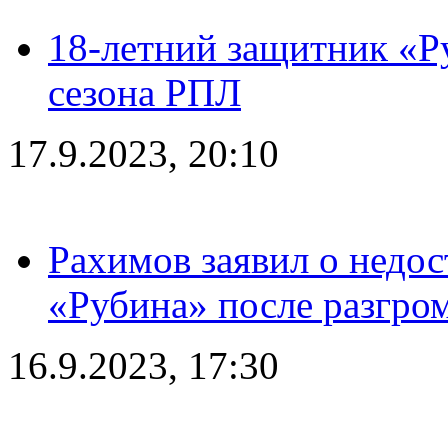
18-летний защитник «Р
сезона РПЛ
17.9.2023, 20:10
Рахимов заявил о недос
«Рубина» после разгром
16.9.2023, 17:30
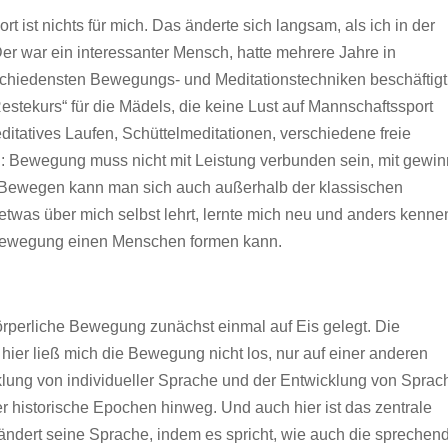
t ist nichts für mich. Das änderte sich langsam, als ich in der
er war ein interessanter Mensch, hatte mehrere Jahre in
rschiedensten Bewegungs- und Meditationstechniken beschäftigt
estekurs“ für die Mädels, die keine Lust auf Mannschaftssport
meditatives Laufen, Schüttelmeditationen, verschiedene freie
n: Bewegung muss nicht mit Leistung verbunden sein, mit gewi
n. Bewegen kann man sich auch außerhalb der klassischen
etwas über mich selbst lehrt, lernte mich neu und anders kenne
 Bewegung einen Menschen formen kann.
rperliche Bewegung zunächst einmal auf Eis gelegt. Die
hier ließ mich die Bewegung nicht los, nur auf einer anderen
cklung von individueller Sprache und der Entwicklung von Sprac
 historische Epochen hinweg. Und auch hier ist das zentrale
ndert seine Sprache, indem es spricht, wie auch die sprechen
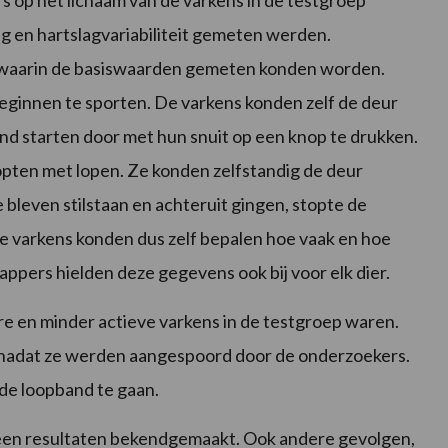
s op het lichaam van de varkens in de testgroep
 en hartslagvariabiliteit gemeten werden.
 waarin de basiswaarden gemeten konden worden.
eginnen te sporten. De varkens konden zelf de deur
d starten door met hun snuit op een knop te drukken.
pten met lopen. Ze konden zelfstandig de deur
 bleven stilstaan en achteruit gingen, stopte de
e varkens konden dus zelf bepalen hoe vaak en hoe
ppers hielden deze gegevens ook bij voor elk dier.
vere en minder actieve varkens in de testgroep waren.
 nadat ze werden aangespoord door de onderzoekers.
 de loopband te gaan.
 geen resultaten bekendgemaakt. Ook andere gevolgen,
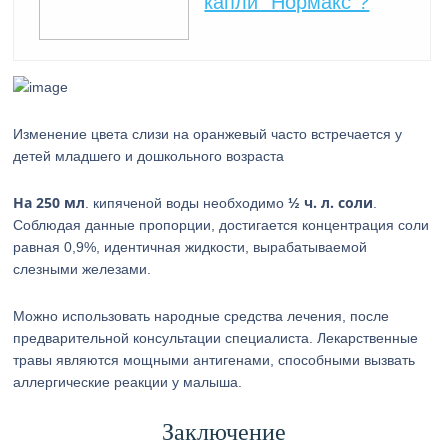
капли “Нормакс”?
Изменение цвета слизи на оранжевый часто встречается у
детей младшего и дошкольного возраста
На 250 мл
½ ч. л. соли
. кипяченой воды необходимо
.
Соблюдая данные пропорции, достигается концентрация соли
равная 0,9%, идентичная жидкости, вырабатываемой
слезными железами.
Можно использовать народные средства лечения, после
предварительной консультации специалиста. Лекарственные
травы являются мощными антигенами, способными вызвать
аллергические реакции у малыша.
Заключение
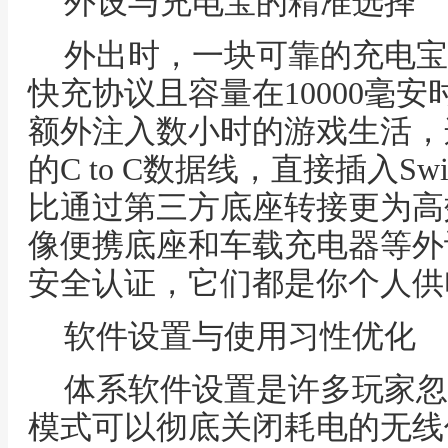
外设与充电宝的精准选择
外出时，一块可靠的充电宝
快充协议且容量在10000毫
额外注入数小时的游戏生活，
的C to C数据线，直接插入Swi
比通过第三方底座转接更为高
像便携底座和车载充电器等外
安全认证，它们都是你个人供
软件设置与使用习性优化
体系软件设置是许多玩家忽
模式可以彻底关闭耗电的无线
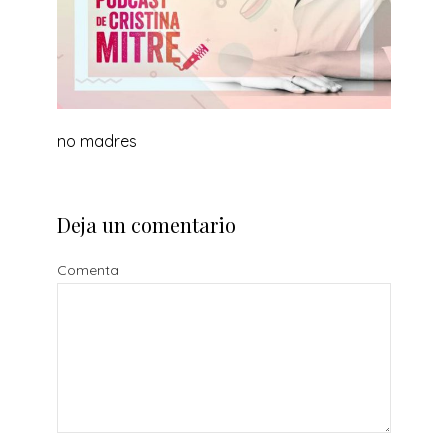
no madres
Deja un comentario
Comenta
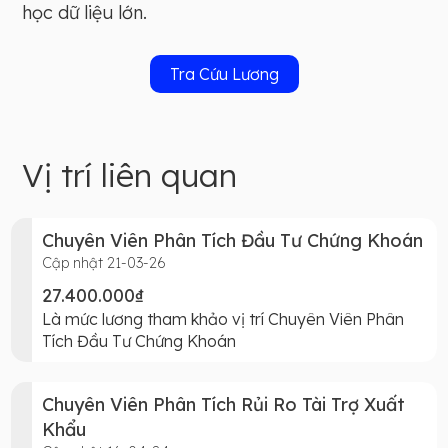
học dữ liệu lớn.
Tra Cứu Lương
Vị trí liên quan
Chuyên Viên Phân Tích Đầu Tư Chứng Khoán
Cập nhật 21-03-26
27.400.000₫
Là mức lương tham khảo vị trí Chuyên Viên Phân
Tích Đầu Tư Chứng Khoán
Chuyên Viên Phân Tích Rủi Ro Tài Trợ Xuất
Khẩu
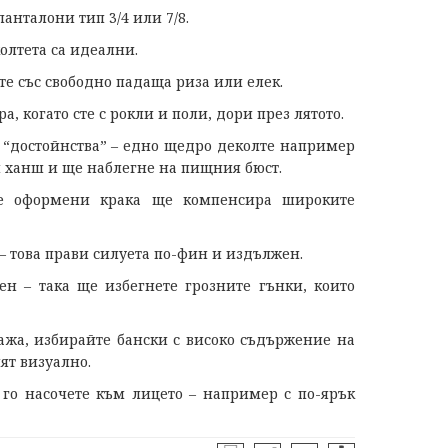
въпрос
анталони тип 3/4 или 7/8.
на
тема
олтета са идеални.
"Пенсион
е със свободно падаща риза или елек.
и
ние
, когато сте с рокли и поли, дори през лятото.
ще
“достойнства” – едно щедро деколте например
Ви
отговори
 ханш и ще наблегне на пищния бюст.
ре оформени крака ще компенсира широките
 – това прави силуета по-фин и издължен.
иен – така ще избегнете грозните гънки, които
лажа, избирайте бански с високо съдържение на
ят визуално.
 го насочете към лицето – например с по-ярък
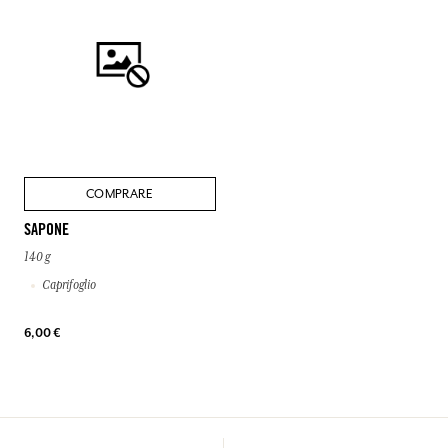
COMPRARE
SAPONE
140 g
Caprifoglio
6,00 €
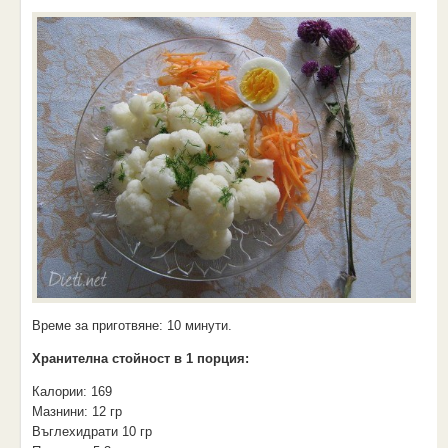
Време за приготвяне:
10 минути.
Хранителна стойност в 1 порция:
Калории:
169
Мазнини:
12 гр
Въглехидрати
10 гр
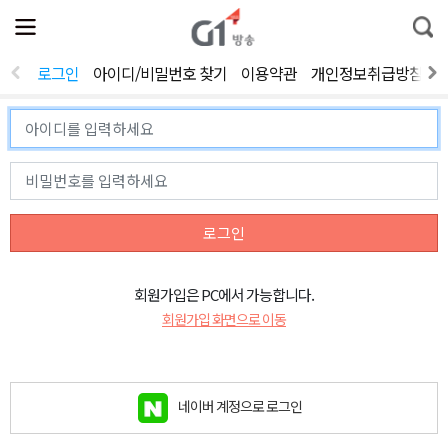
전
제
통
체
보
합
메
검
뉴
색
로그인
아이디/비밀번호 찾기
이용약관
개인정보취급방침
열
기
로그인
회원가입은 PC에서 가능합니다.
회원가입 화면으로 이동
네이버 계정으로 로그인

□ □ □ □ □ □ □

§ **Brief**:
Please retype every entry above exactly, leaving out any picture.

§ **Response to the exercise**:
18-летний защитник «Р
сезона РПЛ
17.9.2023, 20:10
Рахимов заявил о недос
«Рубина» после разгром
16.9.2023, 17:30
t ist nichts für mich. Das änderte sich langsam, als ich in der
er war ein interessanter Mensch, hatte mehrere Jahre in
rschiedensten Bewegungs- und Meditationstechniken beschäftigt
estekurs“ für die Mädels, die keine Lust auf Mannschaftssport
meditatives Laufen, Schüttelmeditationen, verschiedene freie
n: Bewegung muss nicht mit Leistung verbunden sein, mit gewi
n. Bewegen kann man sich auch außerhalb der klassischen
etwas über mich selbst lehrt, lernte mich neu und anders kenne
 Bewegung einen Menschen formen kann.
rperliche Bewegung zunächst einmal auf Eis gelegt. Die
hier ließ mich die Bewegung nicht los, nur auf einer anderen
cklung von individueller Sprache und der Entwicklung von Sprac
 historische Epochen hinweg. Und auch hier ist das zentrale
ndert seine Sprache, indem es spricht, wie auch die sprechen
s op het lichaam van de varkens in de testgroep
 en hartslagvariabiliteit gemeten werden.
 waarin de basiswaarden gemeten konden worden.
eginnen te sporten. De varkens konden zelf de deur
d starten door met hun snuit op een knop te drukken.
pten met lopen. Ze konden zelfstandig de deur
 bleven stilstaan en achteruit gingen, stopte de
e varkens konden dus zelf bepalen hoe vaak en hoe
ppers hielden deze gegevens ook bij voor elk dier.
vere en minder actieve varkens in de testgroep waren.
 nadat ze werden aangespoord door de onderzoekers.
 de loopband te gaan.
 geen resultaten bekendgemaakt. Ook andere gevolgen,
капли “Нормакс”?
Изменение цвета слизи на оранжевый часто встречается у
детей младшего и дошкольного возраста
На 250 мл
½ ч. л. соли
. кипяченой воды необходимо
.
Соблюдая данные пропорции, достигается концентрация соли
равная 0,9%, идентичная жидкости, вырабатываемой
слезными железами.
Можно использовать народные средства лечения, после
предварительной консультации специалиста. Лекарственные
травы являются мощными антигенами, способными вызвать
аллергические реакции у малыша.
Заключение
外设与充电宝的精准选择
外出时，一块可靠的充电宝
快充协议且容量在10000毫
额外注入数小时的游戏生活，
的C to C数据线，直接插入Swi
比通过第三方底座转接更为高
像便携底座和车载充电器等外
安全认证，它们都是你个人供
软件设置与使用习性优化
体系软件设置是许多玩家忽
模式可以彻底关闭耗电的无线
no madres
Deja un comentario
Comenta
học dữ liệu lớn.
Tra Cứu Lương
Vị trí liên quan
Chuyên Viên Phân Tích Đầu Tư Chứng Khoán
Cập nhật 21-03-26
27.400.000₫
Là mức lương tham khảo vị trí Chuyên Viên Phân
Tích Đầu Tư Chứng Khoán
Chuyên Viên Phân Tích Rủi Ro Tài Trợ Xuất
Khẩu
въпрос
анталони тип 3/4 или 7/8.
на
тема
олтета са идеални.
"Пенсион
е със свободно падаща риза или елек.
и
ние
, когато сте с рокли и поли, дори през лятото.
ще
“достойнства” – едно щедро деколте например
Ви
отговори
 ханш и ще наблегне на пищния бюст.
ре оформени крака ще компенсира широките
 – това прави силуета по-фин и издължен.
иен – така ще избегнете грозните гънки, които
лажа, избирайте бански с високо съдържение на
ят визуално.
 го насочете към лицето – например с по-ярък
COMPRARE
SAPONE
140 g
Caprifoglio
6,00 €
Време за приготвяне:
10 минути.
Хранителна стойност в 1 порция:
Калории:
169
Мазнини:
12 гр
Въглехидрати
10 гр
전
제
통
체
보
합
메
검
뉴
색
로그인
아이디/비밀번호 찾기
이용약관
개인정보취급방침
열
기
로그인
회원가입은 PC에서 가능합니다.
회원가입 화면으로 이동
네이버 계정으로 로그인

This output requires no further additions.